* TEXT SHOWN
============================================================

The two teams’ average drop values are closer when the balls are randomly assigned to the two teams than they were for the balls actually used in the game.

Permutation Test

It’s time for a step that is now familiar. We will do repeated simulations of the test statistic under the null hypothesis, by repeatedly permuting the footballs and assigning random sets to the two teams.

In the last section we defined a function called permuted_sample_average_difference to do this. Here is the definition again. The code is based on the steps we took to compare the averages of the shuffled data.

def permuted_sample_average_difference(table, label, group_label, repetitions):
    
    tbl = table.select(group_label, label)
    
    differences = make_array()
    for i in np.arange(repetitions):
        shuffled = tbl.sample(with_replacement = False).column(1)
        original_and_shuffled = tbl.with_column('Shuffled Data', shuffled)

        shuffled_means = original_and_shuffled.group(group_label, np.average).column(2)
        simulated_difference = shuffled_means.item(1) - shuffled_means.item(0)
    
        differences = np.append(differences, simulated_difference)
    
    return differences   
differences = permuted_sample_average_difference(football, 'Pressure Drop', 'Team', 10000)

The array differences contains 10,000 values of the test statistic simulated under the null hypothesis.

Conclusion of the Test

To calculate the empirical P-value, it’s important to recall the alternative hypothesis, which is that the Patriots’ drops are too large to be the result of chance variation alone.

The “direction of the alternative” is towards large drops for the Patriots, with correspondingly large values for out test statistic “Patriots’ average - Colts’ average”. So the P-value is the chance (computed under the null hypothesis) of getting a test statistic equal to our observed value of 0.73352272727272805 or larger.

empirical_P = np.count_nonzero(differences >= observed_difference) / 10000
empirical_P
0.003

That’s a pretty small P-value. To visualize this, here is the empirical distribution of the test statistic under the null hypothesis, with the observed statistic marked on the horizontal axis.

============================================================

* INFORMATION SUPPLIED
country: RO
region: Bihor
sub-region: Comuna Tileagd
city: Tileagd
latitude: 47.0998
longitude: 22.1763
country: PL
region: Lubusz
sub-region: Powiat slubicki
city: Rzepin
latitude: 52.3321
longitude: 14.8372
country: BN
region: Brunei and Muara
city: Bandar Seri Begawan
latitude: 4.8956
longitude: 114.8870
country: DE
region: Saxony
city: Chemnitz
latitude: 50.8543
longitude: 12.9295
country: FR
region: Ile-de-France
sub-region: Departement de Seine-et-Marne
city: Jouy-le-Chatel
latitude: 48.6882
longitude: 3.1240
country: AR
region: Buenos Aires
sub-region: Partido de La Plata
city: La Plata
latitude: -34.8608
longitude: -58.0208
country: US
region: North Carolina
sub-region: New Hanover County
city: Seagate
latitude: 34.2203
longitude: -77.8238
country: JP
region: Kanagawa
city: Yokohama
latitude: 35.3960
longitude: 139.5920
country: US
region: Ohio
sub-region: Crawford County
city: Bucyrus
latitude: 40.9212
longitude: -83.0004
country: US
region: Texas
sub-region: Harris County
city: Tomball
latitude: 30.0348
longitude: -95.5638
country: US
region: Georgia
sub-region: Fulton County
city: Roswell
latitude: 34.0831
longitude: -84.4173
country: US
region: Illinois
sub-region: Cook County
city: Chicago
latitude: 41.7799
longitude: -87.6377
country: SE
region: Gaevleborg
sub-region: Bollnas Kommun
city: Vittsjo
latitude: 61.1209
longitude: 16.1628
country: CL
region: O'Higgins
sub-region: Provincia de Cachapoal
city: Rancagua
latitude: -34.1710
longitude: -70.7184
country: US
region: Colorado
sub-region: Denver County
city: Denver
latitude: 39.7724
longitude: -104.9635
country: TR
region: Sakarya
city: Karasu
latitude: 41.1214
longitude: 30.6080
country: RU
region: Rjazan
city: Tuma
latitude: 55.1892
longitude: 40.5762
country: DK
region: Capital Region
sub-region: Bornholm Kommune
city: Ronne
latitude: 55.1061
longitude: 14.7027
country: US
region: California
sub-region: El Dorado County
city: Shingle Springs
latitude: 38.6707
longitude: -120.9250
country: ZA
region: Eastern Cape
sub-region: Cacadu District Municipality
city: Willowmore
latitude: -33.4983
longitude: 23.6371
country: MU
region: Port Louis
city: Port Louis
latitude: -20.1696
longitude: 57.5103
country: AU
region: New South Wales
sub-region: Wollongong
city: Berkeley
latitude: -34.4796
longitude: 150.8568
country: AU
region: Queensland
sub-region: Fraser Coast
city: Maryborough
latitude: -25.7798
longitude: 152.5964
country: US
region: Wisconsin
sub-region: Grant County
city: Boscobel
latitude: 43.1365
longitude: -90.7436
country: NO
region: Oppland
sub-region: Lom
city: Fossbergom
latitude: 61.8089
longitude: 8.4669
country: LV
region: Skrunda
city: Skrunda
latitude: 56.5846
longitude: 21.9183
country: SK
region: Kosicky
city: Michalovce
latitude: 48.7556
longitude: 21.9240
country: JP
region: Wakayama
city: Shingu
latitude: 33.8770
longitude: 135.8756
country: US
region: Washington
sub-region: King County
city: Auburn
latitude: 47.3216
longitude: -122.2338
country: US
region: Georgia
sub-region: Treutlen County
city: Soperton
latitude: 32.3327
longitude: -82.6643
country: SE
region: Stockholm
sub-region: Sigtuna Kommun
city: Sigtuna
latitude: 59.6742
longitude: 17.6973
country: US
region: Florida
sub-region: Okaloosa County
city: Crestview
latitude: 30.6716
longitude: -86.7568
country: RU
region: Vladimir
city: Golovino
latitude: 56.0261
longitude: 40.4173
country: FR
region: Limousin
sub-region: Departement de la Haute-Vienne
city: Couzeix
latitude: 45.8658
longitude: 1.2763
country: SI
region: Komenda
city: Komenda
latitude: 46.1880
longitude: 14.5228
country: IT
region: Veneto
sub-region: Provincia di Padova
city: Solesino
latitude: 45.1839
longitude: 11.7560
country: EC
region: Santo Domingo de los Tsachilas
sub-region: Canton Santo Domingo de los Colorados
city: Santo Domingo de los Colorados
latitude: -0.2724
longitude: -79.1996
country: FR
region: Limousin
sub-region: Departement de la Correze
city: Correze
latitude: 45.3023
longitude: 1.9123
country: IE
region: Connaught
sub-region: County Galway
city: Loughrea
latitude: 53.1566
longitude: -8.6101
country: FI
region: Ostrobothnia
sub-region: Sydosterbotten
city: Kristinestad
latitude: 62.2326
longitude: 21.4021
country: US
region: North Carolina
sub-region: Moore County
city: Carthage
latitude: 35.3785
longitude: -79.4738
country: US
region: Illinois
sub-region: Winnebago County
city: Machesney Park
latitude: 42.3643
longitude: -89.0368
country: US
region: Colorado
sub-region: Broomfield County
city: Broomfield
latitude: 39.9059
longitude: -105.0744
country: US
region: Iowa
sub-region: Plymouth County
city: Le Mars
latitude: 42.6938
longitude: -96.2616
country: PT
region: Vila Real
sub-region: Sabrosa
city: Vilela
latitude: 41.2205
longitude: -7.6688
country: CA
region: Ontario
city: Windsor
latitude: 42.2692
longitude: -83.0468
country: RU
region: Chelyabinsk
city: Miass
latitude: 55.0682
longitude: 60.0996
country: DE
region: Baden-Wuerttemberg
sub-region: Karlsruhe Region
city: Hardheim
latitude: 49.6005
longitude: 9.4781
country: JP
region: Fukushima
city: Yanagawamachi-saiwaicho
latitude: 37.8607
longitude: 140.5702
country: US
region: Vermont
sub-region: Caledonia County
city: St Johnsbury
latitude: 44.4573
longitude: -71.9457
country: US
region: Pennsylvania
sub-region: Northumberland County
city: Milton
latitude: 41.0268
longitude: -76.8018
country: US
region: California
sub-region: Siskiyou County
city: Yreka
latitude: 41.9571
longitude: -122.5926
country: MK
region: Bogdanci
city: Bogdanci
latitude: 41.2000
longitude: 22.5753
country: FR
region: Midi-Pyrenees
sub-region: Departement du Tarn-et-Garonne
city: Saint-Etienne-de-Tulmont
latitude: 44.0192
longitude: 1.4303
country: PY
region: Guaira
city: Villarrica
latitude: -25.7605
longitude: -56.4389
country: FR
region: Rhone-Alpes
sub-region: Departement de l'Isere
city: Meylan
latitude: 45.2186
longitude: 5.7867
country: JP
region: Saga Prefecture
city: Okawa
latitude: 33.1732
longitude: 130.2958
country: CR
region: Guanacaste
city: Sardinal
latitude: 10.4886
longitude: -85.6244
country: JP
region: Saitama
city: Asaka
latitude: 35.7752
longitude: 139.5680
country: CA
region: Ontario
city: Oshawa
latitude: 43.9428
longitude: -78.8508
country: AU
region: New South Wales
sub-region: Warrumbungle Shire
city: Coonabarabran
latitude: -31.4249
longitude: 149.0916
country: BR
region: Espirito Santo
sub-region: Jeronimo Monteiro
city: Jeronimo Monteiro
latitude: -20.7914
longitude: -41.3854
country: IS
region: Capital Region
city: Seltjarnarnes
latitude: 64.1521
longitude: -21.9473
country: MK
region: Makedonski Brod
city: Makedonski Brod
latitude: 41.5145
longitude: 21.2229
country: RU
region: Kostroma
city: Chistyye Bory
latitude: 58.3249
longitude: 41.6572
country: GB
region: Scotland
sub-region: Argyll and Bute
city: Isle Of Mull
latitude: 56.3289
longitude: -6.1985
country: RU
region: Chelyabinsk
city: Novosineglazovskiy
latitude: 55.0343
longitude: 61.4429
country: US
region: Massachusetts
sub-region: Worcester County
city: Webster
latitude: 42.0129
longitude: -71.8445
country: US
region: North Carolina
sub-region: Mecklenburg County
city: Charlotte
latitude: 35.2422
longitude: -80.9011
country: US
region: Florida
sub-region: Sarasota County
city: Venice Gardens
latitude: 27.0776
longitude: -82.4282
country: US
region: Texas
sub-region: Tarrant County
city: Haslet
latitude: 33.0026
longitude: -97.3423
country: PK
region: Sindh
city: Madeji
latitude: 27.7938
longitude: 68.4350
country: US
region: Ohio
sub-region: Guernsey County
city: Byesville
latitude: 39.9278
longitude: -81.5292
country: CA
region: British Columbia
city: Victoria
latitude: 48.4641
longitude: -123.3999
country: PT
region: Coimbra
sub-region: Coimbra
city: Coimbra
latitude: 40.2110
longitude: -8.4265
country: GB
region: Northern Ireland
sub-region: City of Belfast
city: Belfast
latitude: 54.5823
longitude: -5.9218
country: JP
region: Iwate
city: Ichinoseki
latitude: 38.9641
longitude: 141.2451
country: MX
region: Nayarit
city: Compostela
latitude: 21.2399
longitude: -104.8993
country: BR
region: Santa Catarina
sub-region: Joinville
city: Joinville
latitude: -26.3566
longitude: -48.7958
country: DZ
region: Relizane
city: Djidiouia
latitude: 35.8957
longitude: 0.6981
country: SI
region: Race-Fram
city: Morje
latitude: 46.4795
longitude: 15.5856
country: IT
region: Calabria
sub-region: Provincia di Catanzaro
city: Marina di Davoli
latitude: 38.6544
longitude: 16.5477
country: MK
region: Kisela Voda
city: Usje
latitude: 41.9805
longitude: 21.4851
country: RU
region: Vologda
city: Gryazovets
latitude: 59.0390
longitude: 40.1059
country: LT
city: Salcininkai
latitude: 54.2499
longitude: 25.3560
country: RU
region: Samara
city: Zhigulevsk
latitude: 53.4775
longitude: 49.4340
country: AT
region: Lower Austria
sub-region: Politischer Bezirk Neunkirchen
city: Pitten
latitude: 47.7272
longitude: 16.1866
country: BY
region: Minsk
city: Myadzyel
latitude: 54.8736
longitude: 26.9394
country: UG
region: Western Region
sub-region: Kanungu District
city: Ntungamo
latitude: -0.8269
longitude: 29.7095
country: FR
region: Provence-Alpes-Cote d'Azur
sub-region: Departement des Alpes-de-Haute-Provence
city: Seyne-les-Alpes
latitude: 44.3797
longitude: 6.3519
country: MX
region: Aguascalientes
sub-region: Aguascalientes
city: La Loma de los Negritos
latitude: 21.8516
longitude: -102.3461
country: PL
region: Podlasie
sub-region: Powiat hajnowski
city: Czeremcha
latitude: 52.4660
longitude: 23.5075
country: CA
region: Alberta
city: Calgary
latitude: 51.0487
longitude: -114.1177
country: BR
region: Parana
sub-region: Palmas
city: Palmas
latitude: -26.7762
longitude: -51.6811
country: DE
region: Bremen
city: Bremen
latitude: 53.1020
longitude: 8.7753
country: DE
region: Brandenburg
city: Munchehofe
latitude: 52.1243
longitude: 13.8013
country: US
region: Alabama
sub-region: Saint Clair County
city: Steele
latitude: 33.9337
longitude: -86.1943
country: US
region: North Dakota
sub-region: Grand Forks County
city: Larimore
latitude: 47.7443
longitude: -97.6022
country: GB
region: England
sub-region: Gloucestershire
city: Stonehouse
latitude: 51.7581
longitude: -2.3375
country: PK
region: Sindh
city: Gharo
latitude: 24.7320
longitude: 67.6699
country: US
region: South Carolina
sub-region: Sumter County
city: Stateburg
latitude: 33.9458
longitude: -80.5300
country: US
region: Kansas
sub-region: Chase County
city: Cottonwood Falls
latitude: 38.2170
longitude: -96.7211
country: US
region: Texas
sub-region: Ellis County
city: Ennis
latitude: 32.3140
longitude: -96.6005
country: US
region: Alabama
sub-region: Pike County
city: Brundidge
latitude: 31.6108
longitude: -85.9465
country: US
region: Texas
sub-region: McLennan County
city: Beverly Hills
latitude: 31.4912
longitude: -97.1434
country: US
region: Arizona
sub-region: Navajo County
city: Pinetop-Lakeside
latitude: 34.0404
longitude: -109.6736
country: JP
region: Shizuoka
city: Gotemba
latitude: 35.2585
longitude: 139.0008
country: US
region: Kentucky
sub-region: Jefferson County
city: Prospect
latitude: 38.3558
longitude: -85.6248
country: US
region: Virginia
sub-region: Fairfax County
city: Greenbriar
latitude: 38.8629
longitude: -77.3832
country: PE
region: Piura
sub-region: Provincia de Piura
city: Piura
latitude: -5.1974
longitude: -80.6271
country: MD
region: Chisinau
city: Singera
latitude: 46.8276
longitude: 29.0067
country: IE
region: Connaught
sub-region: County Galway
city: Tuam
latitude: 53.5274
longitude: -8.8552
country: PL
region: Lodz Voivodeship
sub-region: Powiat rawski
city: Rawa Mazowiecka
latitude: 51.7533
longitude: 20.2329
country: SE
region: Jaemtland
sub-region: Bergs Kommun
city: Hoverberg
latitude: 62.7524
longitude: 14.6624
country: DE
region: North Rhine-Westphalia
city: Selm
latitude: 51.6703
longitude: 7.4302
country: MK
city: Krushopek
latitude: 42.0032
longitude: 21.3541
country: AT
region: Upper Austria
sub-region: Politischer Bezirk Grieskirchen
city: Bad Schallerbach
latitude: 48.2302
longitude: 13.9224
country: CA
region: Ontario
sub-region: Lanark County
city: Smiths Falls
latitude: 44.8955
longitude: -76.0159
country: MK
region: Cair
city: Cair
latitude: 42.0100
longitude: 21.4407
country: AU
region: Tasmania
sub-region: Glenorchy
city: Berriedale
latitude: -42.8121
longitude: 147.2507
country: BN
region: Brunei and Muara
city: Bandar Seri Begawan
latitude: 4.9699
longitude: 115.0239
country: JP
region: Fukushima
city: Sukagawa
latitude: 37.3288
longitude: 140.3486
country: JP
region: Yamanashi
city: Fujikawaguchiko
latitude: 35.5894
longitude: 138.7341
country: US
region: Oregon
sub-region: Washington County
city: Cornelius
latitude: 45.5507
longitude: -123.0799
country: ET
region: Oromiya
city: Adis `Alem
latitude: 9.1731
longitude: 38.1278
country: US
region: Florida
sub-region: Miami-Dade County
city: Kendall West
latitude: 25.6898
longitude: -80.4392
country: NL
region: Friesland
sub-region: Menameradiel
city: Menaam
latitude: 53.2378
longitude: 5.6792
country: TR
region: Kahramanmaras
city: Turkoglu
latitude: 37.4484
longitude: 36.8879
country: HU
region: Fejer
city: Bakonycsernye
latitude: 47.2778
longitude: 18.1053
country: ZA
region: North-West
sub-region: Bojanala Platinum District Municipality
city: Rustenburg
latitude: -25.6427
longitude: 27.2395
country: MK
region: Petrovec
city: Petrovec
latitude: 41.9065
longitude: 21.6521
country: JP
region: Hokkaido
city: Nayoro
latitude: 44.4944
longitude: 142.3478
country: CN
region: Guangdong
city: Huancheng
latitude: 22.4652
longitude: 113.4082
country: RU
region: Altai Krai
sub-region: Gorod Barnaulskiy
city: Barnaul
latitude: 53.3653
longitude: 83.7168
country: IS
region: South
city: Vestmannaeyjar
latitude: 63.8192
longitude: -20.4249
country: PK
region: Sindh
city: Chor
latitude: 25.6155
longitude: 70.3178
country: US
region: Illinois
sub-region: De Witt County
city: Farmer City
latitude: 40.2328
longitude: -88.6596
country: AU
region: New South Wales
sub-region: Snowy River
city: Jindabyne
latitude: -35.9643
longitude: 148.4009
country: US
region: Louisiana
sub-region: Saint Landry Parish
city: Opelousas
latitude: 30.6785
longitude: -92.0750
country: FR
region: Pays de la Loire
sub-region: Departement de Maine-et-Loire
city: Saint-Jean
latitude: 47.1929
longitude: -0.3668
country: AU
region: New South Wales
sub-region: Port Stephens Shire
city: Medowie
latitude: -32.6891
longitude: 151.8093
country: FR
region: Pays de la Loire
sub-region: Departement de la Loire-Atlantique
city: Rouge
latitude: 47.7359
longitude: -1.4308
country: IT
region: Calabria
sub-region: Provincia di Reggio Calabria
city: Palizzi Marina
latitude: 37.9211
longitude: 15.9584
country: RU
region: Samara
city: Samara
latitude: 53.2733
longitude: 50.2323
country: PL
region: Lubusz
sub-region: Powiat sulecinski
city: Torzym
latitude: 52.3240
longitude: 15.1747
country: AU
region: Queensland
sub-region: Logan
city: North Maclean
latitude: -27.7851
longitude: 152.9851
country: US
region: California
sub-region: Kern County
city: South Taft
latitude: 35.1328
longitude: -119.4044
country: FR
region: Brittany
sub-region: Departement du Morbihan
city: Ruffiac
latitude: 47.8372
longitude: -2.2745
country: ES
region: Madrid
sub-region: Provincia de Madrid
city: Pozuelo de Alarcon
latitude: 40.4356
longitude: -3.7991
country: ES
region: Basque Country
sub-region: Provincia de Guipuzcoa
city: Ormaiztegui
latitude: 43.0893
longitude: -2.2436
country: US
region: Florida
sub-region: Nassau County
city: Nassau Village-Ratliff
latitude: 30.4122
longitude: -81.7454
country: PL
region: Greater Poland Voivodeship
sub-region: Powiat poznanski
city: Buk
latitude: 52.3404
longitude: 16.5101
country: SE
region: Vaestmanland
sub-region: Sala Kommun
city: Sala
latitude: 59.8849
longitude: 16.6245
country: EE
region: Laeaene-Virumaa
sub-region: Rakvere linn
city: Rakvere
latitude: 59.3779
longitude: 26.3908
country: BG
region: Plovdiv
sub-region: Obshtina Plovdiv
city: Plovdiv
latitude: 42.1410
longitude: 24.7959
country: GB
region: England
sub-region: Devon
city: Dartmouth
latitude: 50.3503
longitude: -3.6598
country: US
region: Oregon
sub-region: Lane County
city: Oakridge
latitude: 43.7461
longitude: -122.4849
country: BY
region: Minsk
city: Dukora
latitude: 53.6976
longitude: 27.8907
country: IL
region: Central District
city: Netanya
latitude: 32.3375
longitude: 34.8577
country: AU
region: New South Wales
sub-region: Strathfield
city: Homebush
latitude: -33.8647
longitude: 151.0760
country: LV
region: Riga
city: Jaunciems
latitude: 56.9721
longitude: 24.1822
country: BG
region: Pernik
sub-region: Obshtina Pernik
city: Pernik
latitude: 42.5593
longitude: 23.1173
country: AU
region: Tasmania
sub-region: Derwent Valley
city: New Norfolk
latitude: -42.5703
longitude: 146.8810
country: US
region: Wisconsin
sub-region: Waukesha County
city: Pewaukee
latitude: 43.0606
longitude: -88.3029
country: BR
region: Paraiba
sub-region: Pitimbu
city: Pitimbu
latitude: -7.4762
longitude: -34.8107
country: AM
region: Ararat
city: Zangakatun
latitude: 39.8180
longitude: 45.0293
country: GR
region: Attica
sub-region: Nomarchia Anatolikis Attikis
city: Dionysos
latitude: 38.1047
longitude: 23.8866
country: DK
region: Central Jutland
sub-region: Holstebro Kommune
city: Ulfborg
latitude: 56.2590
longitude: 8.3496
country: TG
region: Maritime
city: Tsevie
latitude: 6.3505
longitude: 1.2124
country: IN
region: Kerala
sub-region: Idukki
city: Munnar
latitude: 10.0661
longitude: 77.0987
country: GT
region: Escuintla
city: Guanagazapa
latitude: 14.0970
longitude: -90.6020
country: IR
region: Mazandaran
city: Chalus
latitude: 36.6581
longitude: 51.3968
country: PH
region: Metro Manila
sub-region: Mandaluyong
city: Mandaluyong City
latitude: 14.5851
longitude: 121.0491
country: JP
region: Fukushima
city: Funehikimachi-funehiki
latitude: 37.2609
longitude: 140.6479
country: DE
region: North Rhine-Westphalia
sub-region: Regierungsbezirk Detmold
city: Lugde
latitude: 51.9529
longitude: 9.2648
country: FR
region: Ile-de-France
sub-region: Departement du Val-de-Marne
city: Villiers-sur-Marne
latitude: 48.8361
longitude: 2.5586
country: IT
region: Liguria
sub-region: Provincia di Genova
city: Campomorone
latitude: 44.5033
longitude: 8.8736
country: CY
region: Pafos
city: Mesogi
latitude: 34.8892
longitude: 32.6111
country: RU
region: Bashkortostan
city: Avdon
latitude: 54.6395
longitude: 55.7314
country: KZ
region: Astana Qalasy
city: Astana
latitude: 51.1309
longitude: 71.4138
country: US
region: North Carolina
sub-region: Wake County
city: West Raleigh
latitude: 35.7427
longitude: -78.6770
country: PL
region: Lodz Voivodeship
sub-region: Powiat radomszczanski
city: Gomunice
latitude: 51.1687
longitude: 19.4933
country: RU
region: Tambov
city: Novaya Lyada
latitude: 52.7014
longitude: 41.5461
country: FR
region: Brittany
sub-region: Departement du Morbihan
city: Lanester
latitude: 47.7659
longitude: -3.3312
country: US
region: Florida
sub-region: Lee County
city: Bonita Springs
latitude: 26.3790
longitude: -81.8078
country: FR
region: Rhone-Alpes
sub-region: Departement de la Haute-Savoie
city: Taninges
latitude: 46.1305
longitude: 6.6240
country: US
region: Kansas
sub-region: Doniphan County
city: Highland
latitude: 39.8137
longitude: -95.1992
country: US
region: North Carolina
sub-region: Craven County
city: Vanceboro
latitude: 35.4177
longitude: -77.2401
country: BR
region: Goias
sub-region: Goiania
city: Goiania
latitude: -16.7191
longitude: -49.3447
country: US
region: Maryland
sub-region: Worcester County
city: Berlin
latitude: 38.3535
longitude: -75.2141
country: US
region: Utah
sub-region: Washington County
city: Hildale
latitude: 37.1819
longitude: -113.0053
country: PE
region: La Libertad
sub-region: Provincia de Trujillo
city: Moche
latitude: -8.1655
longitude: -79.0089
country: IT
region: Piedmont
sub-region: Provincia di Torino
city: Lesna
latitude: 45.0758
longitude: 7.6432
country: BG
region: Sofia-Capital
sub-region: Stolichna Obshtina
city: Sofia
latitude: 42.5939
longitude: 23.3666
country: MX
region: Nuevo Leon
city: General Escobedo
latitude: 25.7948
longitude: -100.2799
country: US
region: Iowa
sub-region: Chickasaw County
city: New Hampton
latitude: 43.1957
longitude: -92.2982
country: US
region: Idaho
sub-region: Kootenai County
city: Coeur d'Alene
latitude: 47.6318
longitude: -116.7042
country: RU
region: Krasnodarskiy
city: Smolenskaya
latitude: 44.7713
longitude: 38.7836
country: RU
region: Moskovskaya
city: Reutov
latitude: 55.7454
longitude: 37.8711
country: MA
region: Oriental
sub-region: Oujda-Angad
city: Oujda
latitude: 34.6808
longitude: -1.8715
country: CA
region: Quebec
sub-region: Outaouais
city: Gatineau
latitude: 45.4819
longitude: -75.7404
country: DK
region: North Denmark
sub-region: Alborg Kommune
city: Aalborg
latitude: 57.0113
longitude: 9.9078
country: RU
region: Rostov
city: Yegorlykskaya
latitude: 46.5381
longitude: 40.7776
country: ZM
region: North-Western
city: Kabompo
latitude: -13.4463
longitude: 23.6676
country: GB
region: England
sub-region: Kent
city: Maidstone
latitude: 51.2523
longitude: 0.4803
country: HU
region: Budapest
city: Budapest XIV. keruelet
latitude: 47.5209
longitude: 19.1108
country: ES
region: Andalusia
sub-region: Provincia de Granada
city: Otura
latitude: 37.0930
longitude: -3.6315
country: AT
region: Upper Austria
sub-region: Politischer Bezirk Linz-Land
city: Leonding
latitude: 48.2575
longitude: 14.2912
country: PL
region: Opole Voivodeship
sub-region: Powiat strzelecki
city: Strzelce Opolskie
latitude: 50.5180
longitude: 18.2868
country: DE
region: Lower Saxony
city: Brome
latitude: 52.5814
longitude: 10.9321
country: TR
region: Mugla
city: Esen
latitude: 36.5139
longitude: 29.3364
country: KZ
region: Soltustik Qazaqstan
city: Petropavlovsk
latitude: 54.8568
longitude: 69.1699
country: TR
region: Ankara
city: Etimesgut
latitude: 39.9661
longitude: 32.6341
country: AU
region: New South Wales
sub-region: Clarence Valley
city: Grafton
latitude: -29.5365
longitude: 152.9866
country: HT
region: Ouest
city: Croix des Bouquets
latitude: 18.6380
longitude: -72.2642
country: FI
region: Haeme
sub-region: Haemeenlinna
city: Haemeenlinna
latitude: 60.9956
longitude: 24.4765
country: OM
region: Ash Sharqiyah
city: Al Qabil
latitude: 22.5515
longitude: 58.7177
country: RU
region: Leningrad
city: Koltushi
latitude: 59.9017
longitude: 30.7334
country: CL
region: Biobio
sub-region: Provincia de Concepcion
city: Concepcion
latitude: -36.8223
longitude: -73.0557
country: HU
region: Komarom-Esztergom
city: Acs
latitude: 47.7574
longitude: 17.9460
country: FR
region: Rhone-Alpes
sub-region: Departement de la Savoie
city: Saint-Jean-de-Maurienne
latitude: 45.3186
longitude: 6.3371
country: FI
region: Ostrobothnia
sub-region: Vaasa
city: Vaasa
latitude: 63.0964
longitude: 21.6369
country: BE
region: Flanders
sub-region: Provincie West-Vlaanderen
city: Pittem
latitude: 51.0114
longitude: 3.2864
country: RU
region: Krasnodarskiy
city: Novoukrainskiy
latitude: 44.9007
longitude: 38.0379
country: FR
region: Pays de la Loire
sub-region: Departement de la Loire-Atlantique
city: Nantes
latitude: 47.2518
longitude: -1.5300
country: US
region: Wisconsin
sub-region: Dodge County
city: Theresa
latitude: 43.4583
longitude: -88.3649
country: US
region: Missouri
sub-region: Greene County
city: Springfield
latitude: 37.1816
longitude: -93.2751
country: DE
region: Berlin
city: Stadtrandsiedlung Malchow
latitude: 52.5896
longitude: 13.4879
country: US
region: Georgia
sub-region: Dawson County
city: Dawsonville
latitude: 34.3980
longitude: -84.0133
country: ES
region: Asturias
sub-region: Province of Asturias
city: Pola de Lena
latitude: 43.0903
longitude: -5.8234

============================================================

* TO BE DONE
**a)** In the football pressure-drop text, why does the P-value count simulated statistics equal to or larger than the observed value, rather than smaller ones? Answer in one to three sentences.
**b)** Resume the football pressure-drop text after its final sentence, keeping its voice.
The listing was taken from a separate source.

* THE RESPONSES
**a)** The alternative hypothesis says the Patriots' drops are too large to come from chance variation alone. So the direction of the alternative points toward large values of the statistic "Patriots' average - Colts' average." The P-value is therefore the chance, under the null hypothesis, of getting the observed value of 0.73352272727272805 or larger.

**b)**
Table().with_column('Difference Between Group Averages', differences).hist()
plots.scatter(observed_difference, 0, color='red', s=30)
plots.title('Prediction Under the Null Hypothesis')
print('Observed Difference:', observed_difference)
print('Empirical P-value:', empirical_P)
Observed Difference: 0.733522727272728
Empirical P-value: 0.003

png

As in previous examples of this test, the bulk of the distribution is centered around 0. Under the null hypothesis, the Patriots’ drops are a random sample of all 15 drops, and therefore so are the Colts’. Therefore the two sets of drops should be about equal on average, and therefore their difference should be around 0.

But the observed value of the test statistic is quite far away from the heart of the distribution. By any reasonable cutoff for what is “small”, the empirical P-value is small. So we end up rejecting the null hypothesis of randomness, and conclude that the Patriots drops were too large to reflect chance variation alone.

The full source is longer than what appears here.